= 1939–40 Yugoslav Ice Hockey League season =

1939–1940 season of the Yugoslav Ice Hockey League

The 1939–40 Yugoslav Ice Hockey League season was the fourth season of the Yugoslav Ice Hockey League, the top level of ice hockey in Yugoslavia.
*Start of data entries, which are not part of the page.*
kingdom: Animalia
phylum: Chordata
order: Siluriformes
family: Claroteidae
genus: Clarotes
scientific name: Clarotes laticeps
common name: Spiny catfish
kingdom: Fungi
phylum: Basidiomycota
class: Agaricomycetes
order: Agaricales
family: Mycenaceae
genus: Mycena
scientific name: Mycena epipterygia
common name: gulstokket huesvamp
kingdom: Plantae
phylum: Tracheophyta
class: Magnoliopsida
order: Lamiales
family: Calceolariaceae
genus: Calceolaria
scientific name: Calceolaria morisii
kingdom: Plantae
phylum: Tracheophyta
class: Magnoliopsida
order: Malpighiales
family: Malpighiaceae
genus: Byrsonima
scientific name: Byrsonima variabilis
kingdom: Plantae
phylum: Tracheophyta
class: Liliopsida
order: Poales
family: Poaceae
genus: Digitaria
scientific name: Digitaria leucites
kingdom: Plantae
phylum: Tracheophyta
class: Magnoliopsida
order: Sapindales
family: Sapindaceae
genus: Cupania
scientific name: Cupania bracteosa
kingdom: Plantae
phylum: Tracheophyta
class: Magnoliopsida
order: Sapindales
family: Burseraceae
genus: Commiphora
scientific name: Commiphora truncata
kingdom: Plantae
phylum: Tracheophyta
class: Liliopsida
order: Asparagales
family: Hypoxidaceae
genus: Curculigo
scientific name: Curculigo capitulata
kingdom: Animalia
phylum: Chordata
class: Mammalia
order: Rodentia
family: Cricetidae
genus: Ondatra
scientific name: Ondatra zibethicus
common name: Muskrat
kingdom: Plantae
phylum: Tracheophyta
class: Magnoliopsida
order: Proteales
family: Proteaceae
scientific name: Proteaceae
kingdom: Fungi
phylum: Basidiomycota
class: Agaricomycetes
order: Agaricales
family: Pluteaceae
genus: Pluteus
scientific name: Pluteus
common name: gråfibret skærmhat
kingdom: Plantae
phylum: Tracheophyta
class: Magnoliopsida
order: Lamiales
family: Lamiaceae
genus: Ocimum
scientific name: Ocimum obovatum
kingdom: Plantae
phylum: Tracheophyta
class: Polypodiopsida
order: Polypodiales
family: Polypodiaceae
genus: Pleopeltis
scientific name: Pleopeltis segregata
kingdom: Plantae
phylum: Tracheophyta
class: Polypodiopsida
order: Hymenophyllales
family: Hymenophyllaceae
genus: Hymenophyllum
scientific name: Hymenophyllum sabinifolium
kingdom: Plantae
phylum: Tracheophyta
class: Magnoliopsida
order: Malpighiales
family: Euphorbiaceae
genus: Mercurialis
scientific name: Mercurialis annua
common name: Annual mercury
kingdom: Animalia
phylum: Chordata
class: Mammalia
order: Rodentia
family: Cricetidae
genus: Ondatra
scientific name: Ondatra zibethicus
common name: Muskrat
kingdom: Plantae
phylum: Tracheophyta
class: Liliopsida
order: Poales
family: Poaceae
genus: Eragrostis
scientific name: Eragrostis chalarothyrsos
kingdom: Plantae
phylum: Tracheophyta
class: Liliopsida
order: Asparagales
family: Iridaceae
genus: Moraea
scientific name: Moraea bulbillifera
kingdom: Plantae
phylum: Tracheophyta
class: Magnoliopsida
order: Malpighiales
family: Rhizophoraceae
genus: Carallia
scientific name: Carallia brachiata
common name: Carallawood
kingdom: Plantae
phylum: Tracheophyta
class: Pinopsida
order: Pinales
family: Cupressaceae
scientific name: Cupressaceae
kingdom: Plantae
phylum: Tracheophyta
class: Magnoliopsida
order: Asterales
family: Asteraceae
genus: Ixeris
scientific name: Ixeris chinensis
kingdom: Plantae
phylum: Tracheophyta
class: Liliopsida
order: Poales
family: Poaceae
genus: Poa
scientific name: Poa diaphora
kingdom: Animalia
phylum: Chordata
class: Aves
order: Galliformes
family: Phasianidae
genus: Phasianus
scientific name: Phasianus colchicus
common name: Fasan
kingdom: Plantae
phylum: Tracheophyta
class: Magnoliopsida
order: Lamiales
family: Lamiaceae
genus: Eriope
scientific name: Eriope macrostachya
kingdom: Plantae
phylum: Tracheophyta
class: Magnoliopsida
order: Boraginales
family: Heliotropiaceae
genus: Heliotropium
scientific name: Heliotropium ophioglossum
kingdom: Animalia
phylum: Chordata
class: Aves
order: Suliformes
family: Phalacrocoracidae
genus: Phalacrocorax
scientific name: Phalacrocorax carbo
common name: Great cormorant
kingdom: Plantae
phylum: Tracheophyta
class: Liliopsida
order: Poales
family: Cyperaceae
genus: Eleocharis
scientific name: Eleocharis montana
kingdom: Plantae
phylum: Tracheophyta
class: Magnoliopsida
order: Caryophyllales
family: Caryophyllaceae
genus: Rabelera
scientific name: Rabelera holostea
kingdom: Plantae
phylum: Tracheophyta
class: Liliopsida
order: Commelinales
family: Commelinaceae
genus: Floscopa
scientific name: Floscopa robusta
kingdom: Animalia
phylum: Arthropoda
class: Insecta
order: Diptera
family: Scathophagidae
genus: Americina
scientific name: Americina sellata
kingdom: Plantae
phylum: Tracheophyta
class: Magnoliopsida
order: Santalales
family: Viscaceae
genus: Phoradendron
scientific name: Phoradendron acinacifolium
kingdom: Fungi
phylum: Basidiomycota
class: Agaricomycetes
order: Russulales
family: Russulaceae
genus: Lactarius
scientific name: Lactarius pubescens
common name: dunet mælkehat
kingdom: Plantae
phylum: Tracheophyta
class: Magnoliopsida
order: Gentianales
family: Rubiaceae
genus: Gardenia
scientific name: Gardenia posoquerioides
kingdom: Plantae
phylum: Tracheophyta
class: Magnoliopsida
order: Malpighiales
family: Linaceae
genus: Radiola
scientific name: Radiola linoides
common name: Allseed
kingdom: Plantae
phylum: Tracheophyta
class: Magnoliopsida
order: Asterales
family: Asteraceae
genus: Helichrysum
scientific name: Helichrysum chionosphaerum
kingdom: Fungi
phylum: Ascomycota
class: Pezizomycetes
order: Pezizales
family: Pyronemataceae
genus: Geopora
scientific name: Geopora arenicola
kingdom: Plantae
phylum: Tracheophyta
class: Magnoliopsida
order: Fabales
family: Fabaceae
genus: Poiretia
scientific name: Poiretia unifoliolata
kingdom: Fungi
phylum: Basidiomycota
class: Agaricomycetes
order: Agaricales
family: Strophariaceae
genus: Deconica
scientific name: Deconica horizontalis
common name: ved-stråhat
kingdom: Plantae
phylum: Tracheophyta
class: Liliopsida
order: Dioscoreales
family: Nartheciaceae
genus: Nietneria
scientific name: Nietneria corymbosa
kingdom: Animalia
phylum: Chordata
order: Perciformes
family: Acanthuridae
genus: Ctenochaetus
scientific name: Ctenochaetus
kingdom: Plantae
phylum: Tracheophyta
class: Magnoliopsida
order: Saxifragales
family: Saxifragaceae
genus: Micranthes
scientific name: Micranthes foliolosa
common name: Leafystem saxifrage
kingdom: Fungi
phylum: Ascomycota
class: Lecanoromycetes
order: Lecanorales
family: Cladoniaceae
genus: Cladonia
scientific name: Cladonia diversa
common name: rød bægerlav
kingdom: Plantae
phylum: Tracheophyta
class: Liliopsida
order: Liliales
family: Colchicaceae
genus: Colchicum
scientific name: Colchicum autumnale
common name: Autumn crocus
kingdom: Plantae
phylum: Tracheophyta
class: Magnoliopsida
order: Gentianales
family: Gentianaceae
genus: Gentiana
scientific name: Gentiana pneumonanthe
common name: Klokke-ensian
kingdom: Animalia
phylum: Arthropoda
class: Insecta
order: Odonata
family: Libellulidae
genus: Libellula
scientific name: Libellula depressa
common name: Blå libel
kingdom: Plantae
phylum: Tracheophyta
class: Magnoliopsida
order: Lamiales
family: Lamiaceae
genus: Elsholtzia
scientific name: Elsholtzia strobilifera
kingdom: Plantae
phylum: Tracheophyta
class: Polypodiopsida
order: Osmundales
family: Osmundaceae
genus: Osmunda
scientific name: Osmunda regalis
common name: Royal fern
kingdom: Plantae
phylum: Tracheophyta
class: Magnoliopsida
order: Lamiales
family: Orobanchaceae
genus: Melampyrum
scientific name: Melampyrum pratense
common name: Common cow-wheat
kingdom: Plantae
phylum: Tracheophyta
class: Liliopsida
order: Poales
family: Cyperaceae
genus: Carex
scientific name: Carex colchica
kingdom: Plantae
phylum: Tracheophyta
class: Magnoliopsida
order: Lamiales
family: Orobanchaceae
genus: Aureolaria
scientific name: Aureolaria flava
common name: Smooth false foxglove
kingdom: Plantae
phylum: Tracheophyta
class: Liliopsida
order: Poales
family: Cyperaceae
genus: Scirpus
Four teams participated in the league, and Ilirija won the championship.

==Teams==
- Ilirija
- ZKD Zagreb
- Marathon Zagreb
- HAŠK Zagreb

==Qualification==
- 6.1. Palić – VŠD ?:?
- 7.1. Marathon Zagreb – Palić 8:3

==Tournament==

===Semifinals===
- 13.1.1940 Ilirija – Marathon Zagreb 4–1 (0–0, 3–0, 1–1)
- 13.1.1940 ZKD Zagreb – HAŠK Zagreb 4–2 (1–0, 0–1, 3–1)

===3rd place===
- 14.1.1940 Marathon Zagreb – HAŠK Zagreb 5–4 (0–1, 2–2, 3–1)

===Final===
- 14.1.1940 Ilirija Ljubljana – ZKD Zagreb 5–0 (3–0, 1–0, 1–0)

==Final ranking==
1. Ilirija
2. ZKD Zagreb
3. Marathon Zagreb
4. HAŠK Zagreb

==Champions==
Ice Rihar, Luce Žitnik, Jule Kačič, Kroupa, Oto Gregorčič, Jože Gogala, Mirko Eržen, Karel Pavletič, Ernest Aljančič, Viljem Morbacher.